Basic definition Graph G: consists of V(G) set of vertices and E(G) set of edges Edge: consists of vertices u and v, denoted by (u, v)
For vertex u ∈ V(G), neighbour set N(u) is set of vertices adjacent to u
Simple graph: does not have multiple edges between pairs, or loops
Bipartite graph: where you can partition vertices into two subsets, with no edge incident to vertices from same subset
Tree: graph that has no cycles Degree δ(v): number of edges on node, loops are counted twice.
Degree sequence: list of all vertices’ degrees in a graph.

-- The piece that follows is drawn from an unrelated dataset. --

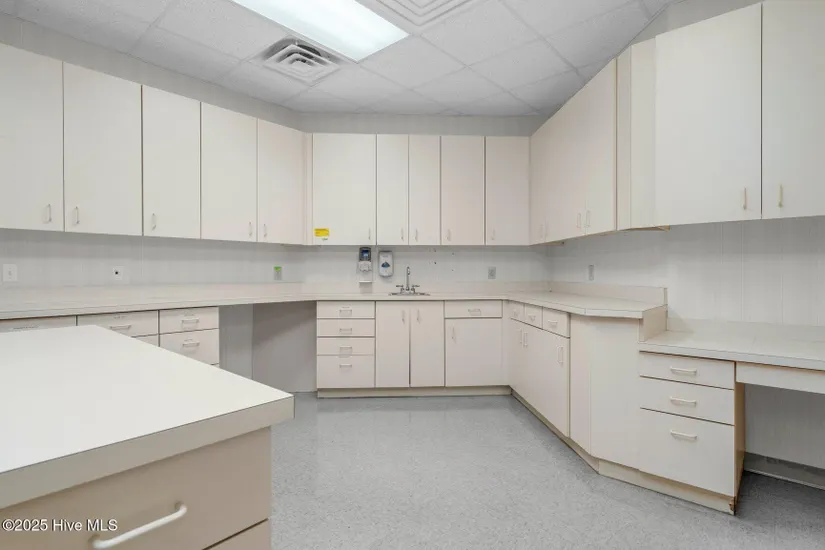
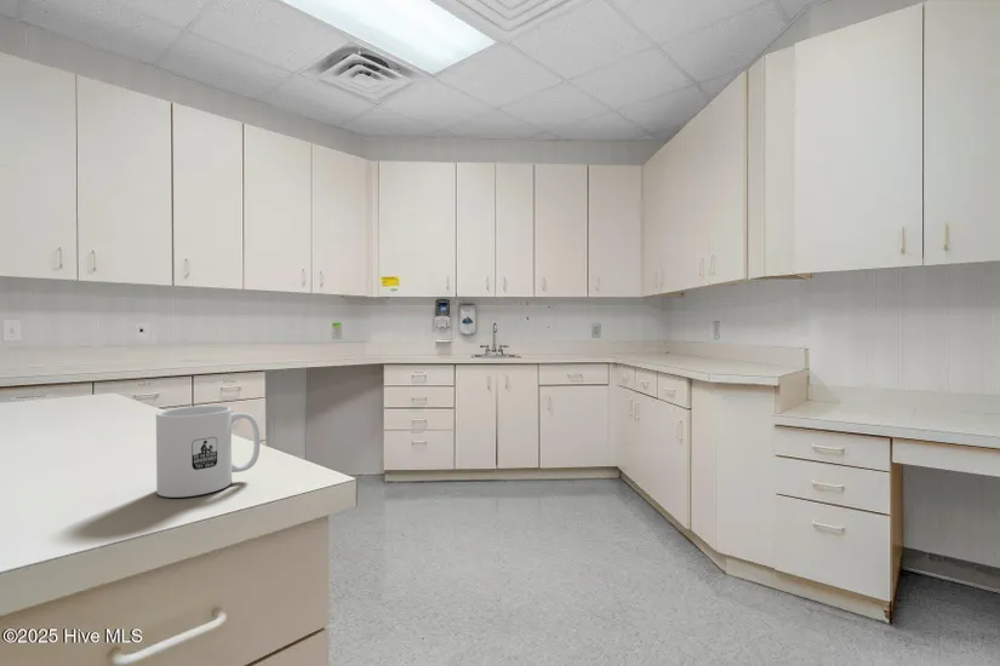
+ mug [155,404,261,499]
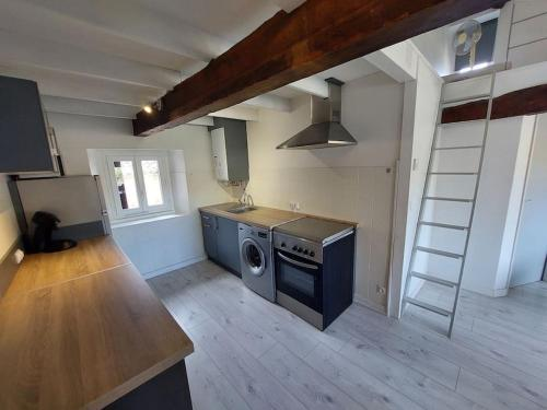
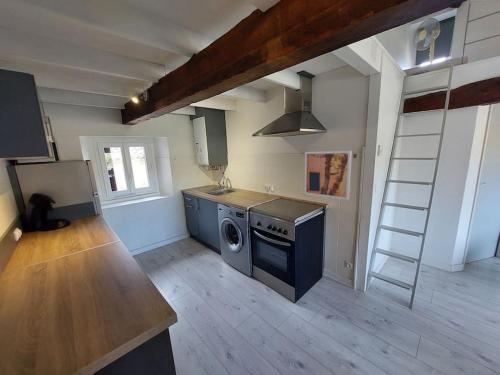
+ wall art [304,150,353,201]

Ordered if it’s in descending order
Handshaking lemma: sum of degrees of all vertices in a graph is twice the number of edges in the graph
Traversal definitions Least to most strict:
for digraphs, everything’s the same, just directed.
Degree sequence
Sequence of numbers is graphic if it’s a degree sequence of a simple graph (could also have other non-simple)
Show that a sequence is graphic — Havel-Hakimi theorem:
Given sequence: (1, 2, 1, 3, 3, 2, 3, 5)
Order it descending: (5, 3, 3, 3, 2, 2, 1, 1)
Systematically remove vertices from start, subtract one from the rest:
(2, 2, 2, 1, 1, 1, 1) — remove ‘5’, subtract 1 from the next 5 elements
(1, 1, 1, 1, 1, 1) — remove ‘2’, subtract 1 from the next 2 elements’
(1, 1, 1, 1, 0) — remove ‘1’, subtract 1 from the next 1 element, reorder
(1, 1, 0, 0) — remove ‘1’, subtract 1 from the next 1 element, reorder
(0, 0, 0) — remove ‘1’, subtract 1 from the next 1 element, reorder
All ‘0’, therefore sequence is graphic.